Work to do: Rewrite the Super DIRT Week report from "Tim McCreadie, meanwhile, is" up to and including "oval in Syracuse.", changing "glory" to "victory" and leaving everything else as it stands.
Start of Selected passage
CONCORD, NC - Oct. 5, 2010 -

 

MOD MEN: Tim Fuller already knows the joy of winning the country’s most prestigious DIRTcar big-block Modified event – and, of course, would love to do it again.

 

Tim McCreadie, meanwhile, is still trying to join his legendary father, ‘Barefoot’ Bob McCreadie, on the race’s elite list of winners.

 

Both former DIRTcar big-block Modified stars-turned-World of Outlaws Late Model Series regulars will again chase glory this Sunday afternoon (Oct. 10) in the SEF Small Engine Fuels 200 Presented by Ferris/Snapper/Simplicity Big-Block Modified Championship, returning to their roots in the Northeast’s well-known open-wheel division to compete in the $50,000-to-win spectacular that culminates Super DIRT Week XXXIX (Oct. 6-10) at the famed New York State Fairgrounds one-mile oval in Syracuse.

 

With the WoO LMS idle until Oct. 13 at The Dirt Track at Charlotte in Concord, N.C., Fuller and McCreadie will spend the next five days in the Salt City battling for over $75,000 in first-place cash during DIRTcar Racing’s autumn festival of speed. Their schedules include not only include the headline 200-mile big-block tilt but also the ‘Salute to the Troops 358-Modified 150’ on Sat., Oct. 9, and satellite Mr. DIRTcar 358-Modified Championship Series events on Thursday night (Oct. 7) at Brewerton (N.Y.) Speedway and Friday night (Oct. 8) at Rolling Wheels Raceway in Elbridge, N.Y.

 

Fuller, 42, of Watertown, N.Y., is continuing his tradition of making sure to fit Super DIRT Week into his annual itinerary since shifting his focus to dirt Late Models in 2007. While McCreadie didn’t compete at the Syracuse Mile from 2006 – the year he won the WoO LMS championship – through 2008, Fuller has been a Columbus Day weekend fixture at the venerable track.

 

“I enjoy going (to Super DIRT Week) because it’s still one of the premier events in the country,” said Fuller, who won the SEF Small Engine Fuels 200 in 2004 and 358-Modified 150 in 2005. “I really enjoy race day (of the 200) and the challenge of trying to win the race. I’ve always said that you haven’t made it in Modifieds until you’ve won it.”
End of Selected passage
Start of Material shown
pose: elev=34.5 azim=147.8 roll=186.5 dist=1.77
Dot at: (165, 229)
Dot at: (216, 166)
End of Material shown
Start of Material shown
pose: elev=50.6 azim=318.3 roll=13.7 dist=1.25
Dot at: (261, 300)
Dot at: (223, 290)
End of Material shown
Start of Material shown
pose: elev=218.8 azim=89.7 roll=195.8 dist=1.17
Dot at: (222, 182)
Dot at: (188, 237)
End of Material shown
Exercise result:
Tim McCreadie, meanwhile, is still trying to join his legendary father, ‘Barefoot’ Bob McCreadie, on the race’s elite list of winners.

 

Both former DIRTcar big-block Modified stars-turned-World of Outlaws Late Model Series regulars will again chase victory this Sunday afternoon (Oct. 10) in the SEF Small Engine Fuels 200 Presented by Ferris/Snapper/Simplicity Big-Block Modified Championship, returning to their roots in the Northeast’s well-known open-wheel division to compete in the $50,000-to-win spectacular that culminates Super DIRT Week XXXIX (Oct. 6-10) at the famed New York State Fairgrounds one-mile oval in Syracuse.